### EXTRAIT DU DOCUMENT
==*==
Entretien avec Donald Fyson

Donald Fyson, professeur titulaire au Département des sciences historiques de l’Université Laval, est spécialiste de l’histoire du Québec aux XVIIIe, XIXe et XXe siècles et notamment de l’histoire sociale, socio-juridique et sociopolitique. Il s’intéresse aux rapports entre État, droit et société, en particulier à la justice criminelle et civile, la police et l’administration locale. Il mène actuellement des recherches sur les effets juridiques et sociaux de la Conquête britannique du Québec, sur la justice pénale à Québec de 1760 à 1965, sur la peine capitale au Québec de 1760 à 1867, sur l’emprisonnement au Québec de 1760 à 1960 et sur la violence interpersonnelle au Québec / Bas-Canada. Il est membre du Centre interuniversitaire d’études québécoises et du Centre d’histoire des régulations sociales.
==*==
### SEGMENT DE DONNÉES
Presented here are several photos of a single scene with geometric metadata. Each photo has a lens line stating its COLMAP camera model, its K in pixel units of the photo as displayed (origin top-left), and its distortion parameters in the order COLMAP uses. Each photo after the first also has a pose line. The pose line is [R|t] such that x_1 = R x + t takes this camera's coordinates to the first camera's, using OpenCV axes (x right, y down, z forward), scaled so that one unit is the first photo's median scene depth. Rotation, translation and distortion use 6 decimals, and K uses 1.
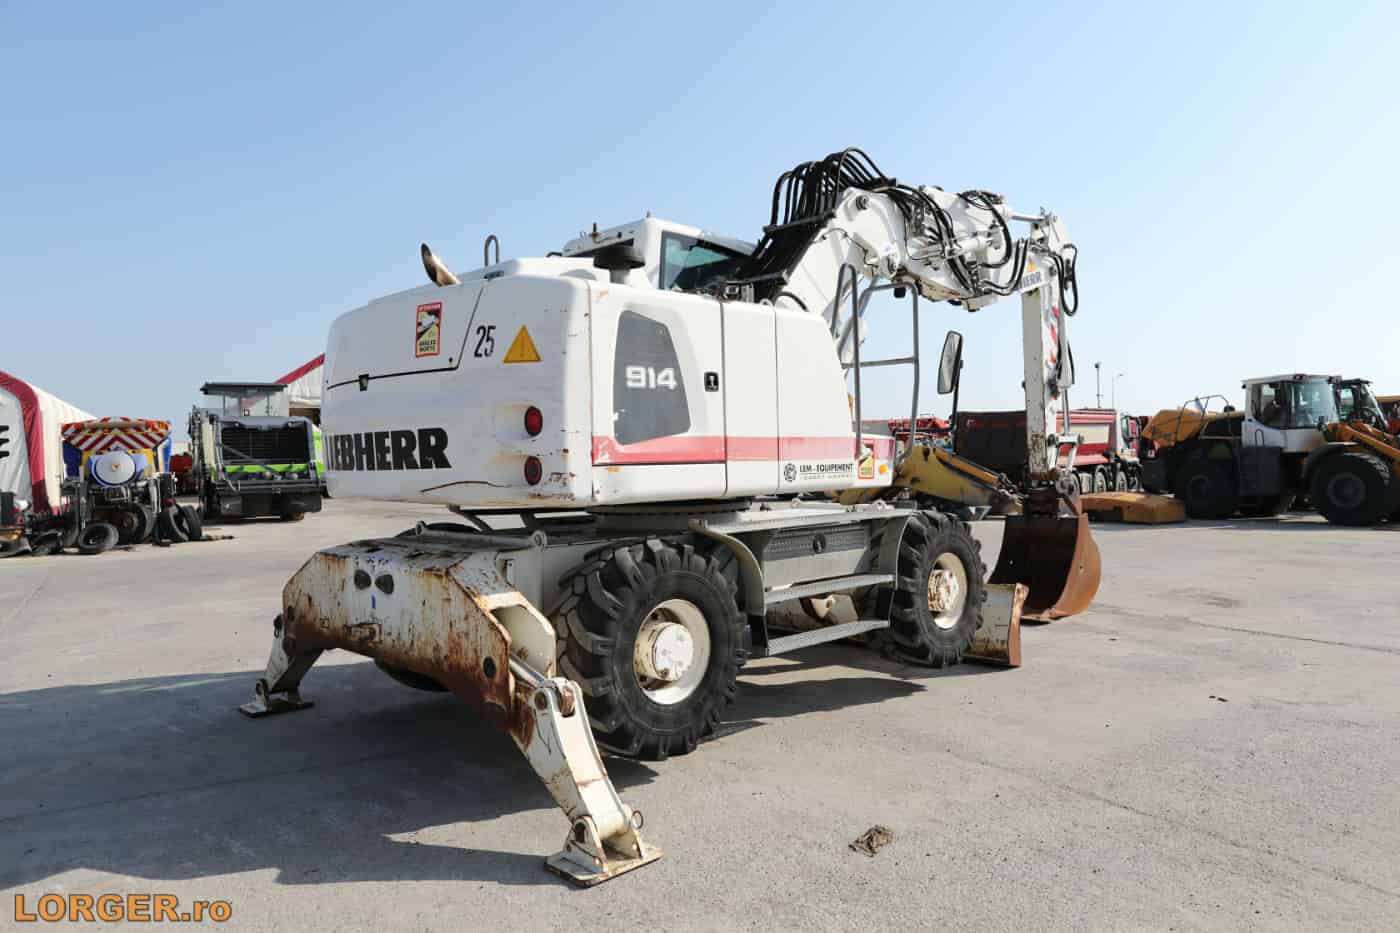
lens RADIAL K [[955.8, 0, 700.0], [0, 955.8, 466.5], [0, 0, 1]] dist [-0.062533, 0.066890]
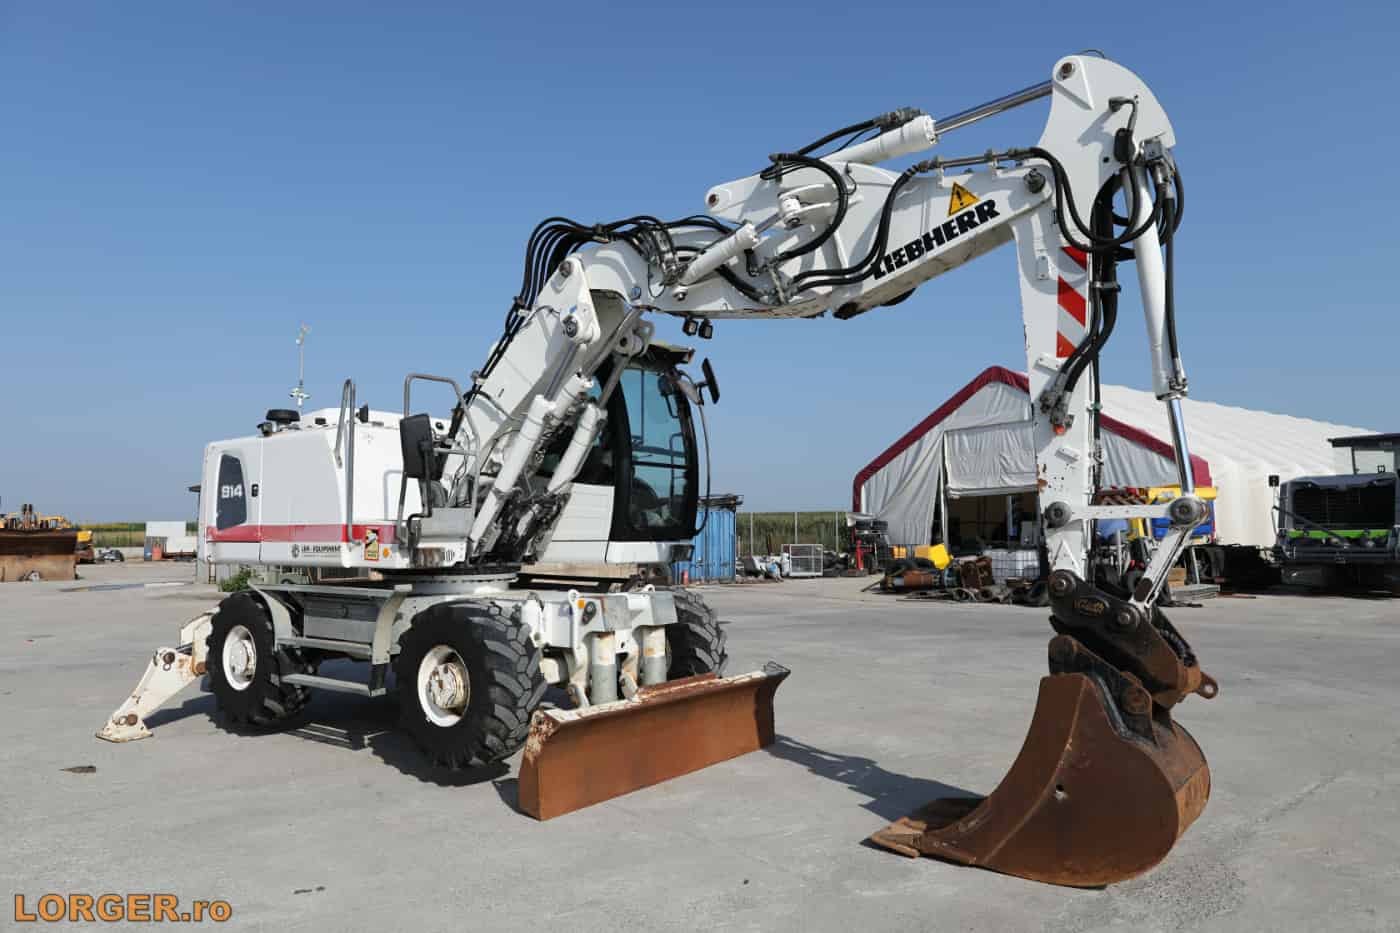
==*==
### CONSIGNE
Transcrivez fidèlement le passage de la présentation de Donald Fyson qui s'ouvre sur les mots contenant « Donald Fyson, professeur » et se clôt sur « des régulations sociales. ».

### RÉPONSE ATTENDUE
Donald Fyson, professeur titulaire au Département des sciences historiques de l’Université Laval, est spécialiste de l’histoire du Québec aux XVIIIe, XIXe et XXe siècles et notamment de l’histoire sociale, socio-juridique et sociopolitique. Il s’intéresse aux rapports entre État, droit et société, en particulier à la justice criminelle et civile, la police et l’administration locale. Il mène actuellement des recherches sur les effets juridiques et sociaux de la Conquête britannique du Québec, sur la justice pénale à Québec de 1760 à 1965, sur la peine capitale au Québec de 1760 à 1867, sur l’emprisonnement au Québec de 1760 à 1960 et sur la violence interpersonnelle au Québec / Bas-Canada. Il est membre du Centre interuniversitaire d’études québécoises et du Centre d’histoire des régulations sociales.